Thanks to the fairbrum blog I spotted a report funded by the Heritage Lottery Fund and written by the Centre for Cities looking at city economies in 1901 and what, if anything, we can learn from them for today. The points they make about brum include….
If you lived in Birmingham back in 1901, the chances are life would have been pretty good. It was the fourth largest city in the country at the time (behind London, Manchester and Liverpool) and a magnet for people looking for economic opportunity. The ‘City of a Thousand Trades’ was a workshop full of small, highly skilled firms producing a huge range of products. As a result, levels of enterprise were high and unemployment was low. At this point 12 percent of employment in the city was in vehicle manufacture.
By 1951, 72% of the manufacturing workforce were employed in the automotive industry.
The 1970s recession forced the collapse of the automotive industry. As a result, Birmingham, which had followed a very different path from other manufacturing centres in the decades following 1901, saw a striking transition from high employment and high wages to high unemployment and deprivation. The city has since seen modest jobs growth, driven primarily by the public sector.

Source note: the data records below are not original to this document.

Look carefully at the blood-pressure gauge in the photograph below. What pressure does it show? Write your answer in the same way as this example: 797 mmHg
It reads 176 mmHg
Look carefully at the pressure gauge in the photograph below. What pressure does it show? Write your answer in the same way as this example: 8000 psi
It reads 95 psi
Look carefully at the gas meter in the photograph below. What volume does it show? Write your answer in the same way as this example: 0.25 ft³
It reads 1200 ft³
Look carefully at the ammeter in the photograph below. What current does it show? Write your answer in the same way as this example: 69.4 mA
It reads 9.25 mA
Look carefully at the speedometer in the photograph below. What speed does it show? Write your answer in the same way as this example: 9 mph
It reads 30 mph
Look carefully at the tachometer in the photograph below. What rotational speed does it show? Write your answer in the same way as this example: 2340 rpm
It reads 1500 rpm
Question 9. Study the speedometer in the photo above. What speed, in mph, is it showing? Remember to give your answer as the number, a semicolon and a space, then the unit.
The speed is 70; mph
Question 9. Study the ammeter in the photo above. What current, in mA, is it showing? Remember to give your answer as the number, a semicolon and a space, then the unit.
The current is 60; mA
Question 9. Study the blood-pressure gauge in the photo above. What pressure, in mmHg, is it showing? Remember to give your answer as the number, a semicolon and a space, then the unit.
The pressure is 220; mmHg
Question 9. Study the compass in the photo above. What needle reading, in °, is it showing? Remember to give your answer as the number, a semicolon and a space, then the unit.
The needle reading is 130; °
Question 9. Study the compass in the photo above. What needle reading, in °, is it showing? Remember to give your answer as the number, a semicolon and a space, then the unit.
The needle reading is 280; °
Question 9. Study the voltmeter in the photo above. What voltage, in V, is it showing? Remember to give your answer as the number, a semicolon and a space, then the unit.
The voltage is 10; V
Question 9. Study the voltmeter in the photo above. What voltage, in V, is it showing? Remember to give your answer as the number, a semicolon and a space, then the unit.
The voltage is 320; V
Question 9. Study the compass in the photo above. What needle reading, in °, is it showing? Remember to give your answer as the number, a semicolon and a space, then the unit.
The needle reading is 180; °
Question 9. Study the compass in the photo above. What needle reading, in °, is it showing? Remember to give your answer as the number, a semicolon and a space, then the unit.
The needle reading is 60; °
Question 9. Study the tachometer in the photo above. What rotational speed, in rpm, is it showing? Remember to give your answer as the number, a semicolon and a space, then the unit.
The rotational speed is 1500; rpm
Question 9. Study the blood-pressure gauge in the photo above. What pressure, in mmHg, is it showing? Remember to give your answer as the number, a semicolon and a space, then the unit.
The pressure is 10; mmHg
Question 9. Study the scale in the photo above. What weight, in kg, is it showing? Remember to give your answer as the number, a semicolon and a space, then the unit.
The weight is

Cities should constantly be considering how they can make the most of niche strengths but also how they can encourage greater industrial diversity. For many cities the focus will need to be on the fundamental drivers of growth: skills and infrastructure. Cities need to work with local providers to ensure education and training responds to the needs of the modern economy and target investment in infrastructure to ensure cities are both better connected and attractive to workers and businesses.